- _Estratto_
==================================================
Aldous Huxley, Moksha. Scritti sulla psichedelia e sull’esperienza della Visione, a c. di Michael Horowitz e Cynthia Palmer, pref. Albert Hofmann, intr. Alexander T. Shulgin ed Edoardo Camurri, tr. Mariagiulia Castagnone, Mondadori, pp. 332, euro 20,00 stampa, euro 8,99 ebook
recensisce PAOLO PREZZAVENTO
C’è stato un momento nella storia dell’Umanità, tra la fine degli anni cinquanta e l’inizio degli anni sessanta del Novecento, in cui tutto sembrava possibile. In quel periodo, a cavallo tra gli anni Sessanta e Settanta del XX Secolo, in cui si credeva che l’umanità potesse entrare in contatto con civiltà extraterrestri, che fosse possibile instaurare una società basata sulla pace e sull’amore che ripudiasse la guerra, che le nuove droghe psichedeliche, soprattutto la mescalina, l’LSD e la psilocibina, potessero spalancare le «porte della percezione» di cui parlava William Blake e portare alla scoperta di un nuovo mondo interiore, di un intero continente sommerso della psiche.
Di questo grande momento di luce, al netto di tutta la sua spontaneità e ingenuità, luce che venne poi brutalmente spenta dapprima con l’assassinio di John e Bob Kennedy, di Martin Luther King e di Malcom X, poi con il gangsterismo al potere della Presidenza americana di Richard Nixon, successivamente con l’elezione a Governatore della California dell’ex-attore ultraconservatore Ronald Reagan, di questo momento dicevamo, Aldous Huxley fu certamente uno dei principali protagonisti.
==================================================
- _Righe estratte_

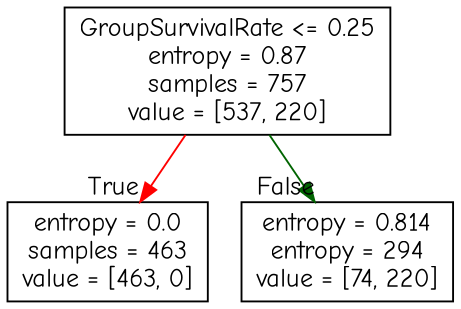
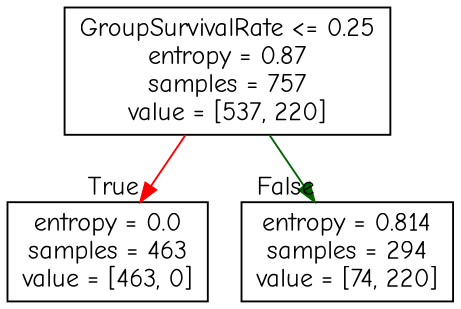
  digraph {
    fontname="Comic Neue"
    node [shape=box fontname="Comic Neue"]
    edge [labeldistance=2.5 arrowhead=normal fontname="Comic Neue"]
    n1 [label="GroupSurvivalRate <= 0.25\nentropy = 0.87\nsamples = 757\nvalue = [537, 220]"]
    n2 [label="entropy = 0.0\nsamples = 463\nvalue = [463, 0]"]
-   n3 [label="entropy = 0.814\nentropy = 294\nvalue = [74, 220]"]
+   n3 [label="entropy = 0.814\nsamples = 294\nvalue = [74, 220]"]
    n1 -> n2 [headlabel=True labelangle=45 color=red]
    n1 -> n3 [headlabel=False labelangle=-45 color=darkgreen]
  }
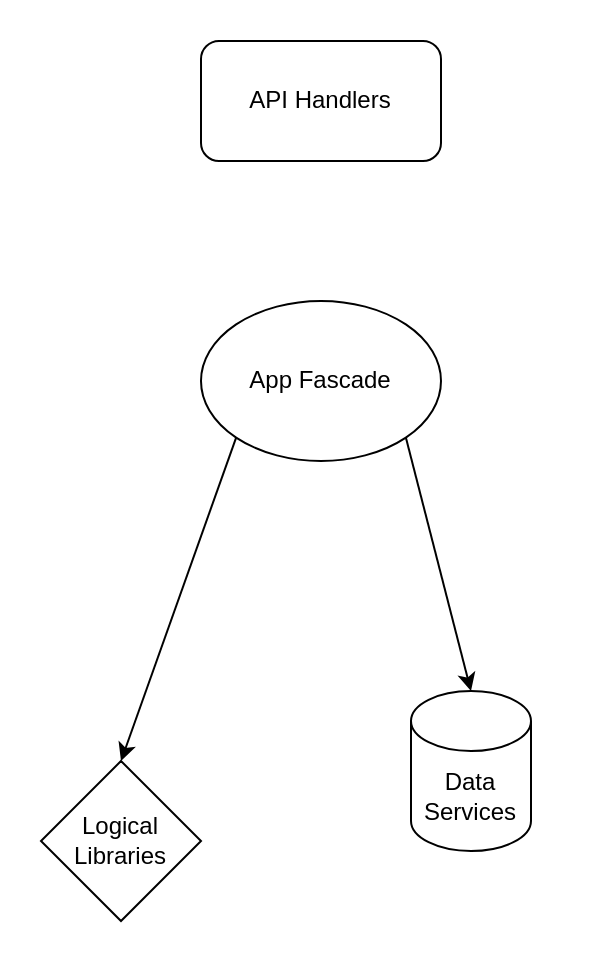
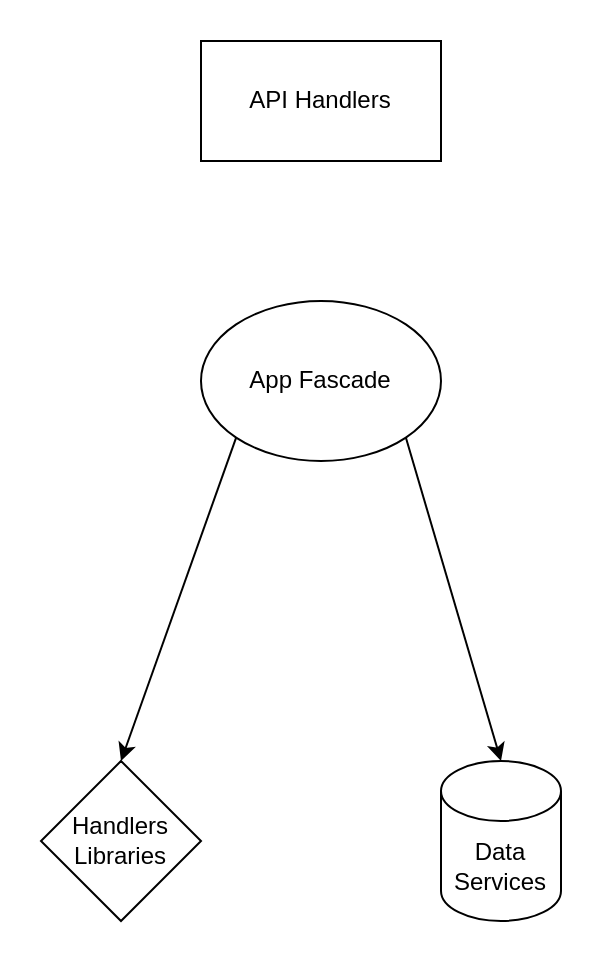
  <mxCell id="0" />
  <mxCell id="1" parent="0" />
- <mxCell id="2" value="API Handlers" style="whiteSpace=wrap;html=1;rounded=1;" vertex="1" parent="1"><mxGeometry x="100" y="20" width="120" height="60" as="geometry" /></mxCell>
+ <mxCell id="2" value="API Handlers" style="rounded=0;whiteSpace=wrap;html=1;" vertex="1" parent="1"><mxGeometry x="100" y="20" width="120" height="60" as="geometry" /></mxCell>
  <mxCell id="3" style="edgeStyle=none;html=1;exitX=1;exitY=1;exitDx=0;exitDy=0;entryX=0.5;entryY=0;entryDx=0;entryDy=0;entryPerimeter=0;" edge="1" parent="1" source="5" target="6"><mxGeometry relative="1" as="geometry" /></mxCell>
  <mxCell id="4" style="edgeStyle=none;html=1;exitX=0;exitY=1;exitDx=0;exitDy=0;entryX=0.5;entryY=0;entryDx=0;entryDy=0;" edge="1" parent="1" source="5" target="7"><mxGeometry relative="1" as="geometry" /></mxCell>
  <mxCell id="5" value="App Fascade" style="ellipse;whiteSpace=wrap;html=1;" vertex="1" parent="1"><mxGeometry x="100" y="150" width="120" height="80" as="geometry" /></mxCell>
- <mxCell id="6" value="Data Services" style="shape=cylinder3;whiteSpace=wrap;html=1;boundedLbl=1;backgroundOutline=1;size=15;" vertex="1" parent="1"><mxGeometry x="205" y="345" width="60" height="80" as="geometry" /></mxCell>
- <mxCell id="7" value="Logical Libraries" style="rhombus;whiteSpace=wrap;html=1;" vertex="1" parent="1"><mxGeometry x="20" y="380" width="80" height="80" as="geometry" /></mxCell>
+ <mxCell id="6" value="Data Services" style="shape=cylinder3;whiteSpace=wrap;html=1;boundedLbl=1;backgroundOutline=1;size=15;" vertex="1" parent="1"><mxGeometry x="220" y="380" width="60" height="80" as="geometry" /></mxCell>
+ <mxCell id="7" value="Handlers Libraries" style="rhombus;whiteSpace=wrap;html=1;" vertex="1" parent="1"><mxGeometry x="20" y="380" width="80" height="80" as="geometry" /></mxCell>
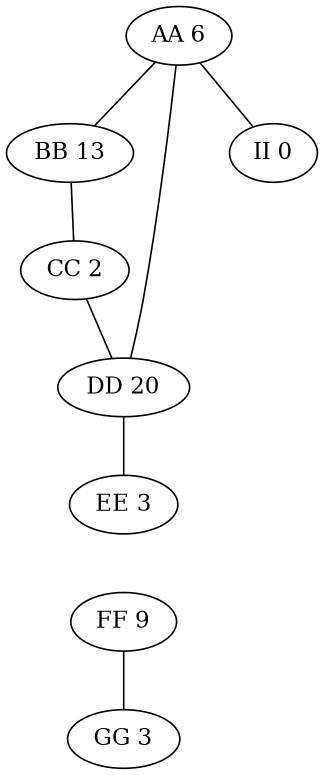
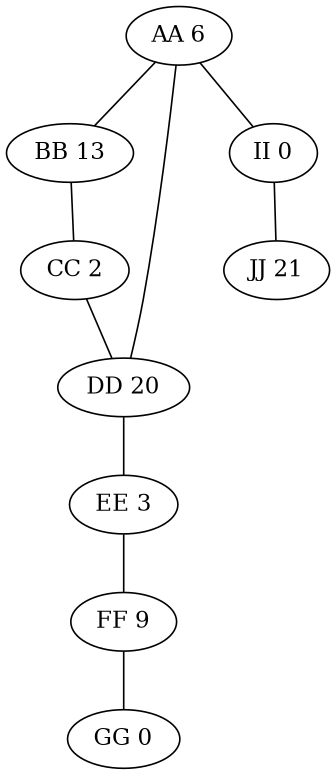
  graph {
    n1 [label="AA 6"]
    n2 [label="BB 13"]
    n3 [label="DD 20"]
    n4 [label="II 0"]
    n5 [label="CC 2"]
    n6 [label="EE 3"]
+   n7 [label="JJ 21"]
    n8 [label="FF 9"]
-   n9 [label="GG 3"]
+   n9 [label="GG 0"]
    n1 -- n2
    n1 -- n3
    n1 -- n4
    n2 -- n5
    n3 -- n6
+   n4 -- n7
    n5 -- n3
+   n6 -- n8
    n8 -- n9
  }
==================================================
- _Da svolgere_
1. Stabilisca se ciascuna affermazione concorda con la recensione, rispondendo sì o no e riportando alla lettera le parole decisive: (a) la recensione è firmata da Paolo Prezzavento; (b) l'edizione ebook del libro costa 20 euro; (c) tra gli eventi che spensero quel momento di luce figura l'elezione di Ronald Reagan a Governatore della California.
2. Citi dalla recensione il passo che inizia con «Di questo grande» e prosegue fino a «dei principali protagonisti.».
3. Elenchi tutte le droghe psichedeliche nominate nella recensione.
Per lo svolgimento non occorre consultare le righe.

- _In risposta_
1.
(a) Sì: «recensisce PAOLO PREZZAVENTO».
(b) No: «euro 8,99 ebook».
(c) Sì: «con l’elezione a Governatore della California dell’ex-attore ultraconservatore Ronald Reagan».

2.
Di questo grande momento di luce, al netto di tutta la sua spontaneità e ingenuità, luce che venne poi brutalmente spenta dapprima con l’assassinio di John e Bob Kennedy, di Martin Luther King e di Malcom X, poi con il gangsterismo al potere della Presidenza americana di Richard Nixon, successivamente con l’elezione a Governatore della California dell’ex-attore ultraconservatore Ronald Reagan, di questo momento dicevamo, Aldous Huxley fu certamente uno dei principali protagonisti.

3. mescalina, LSD, psilocibina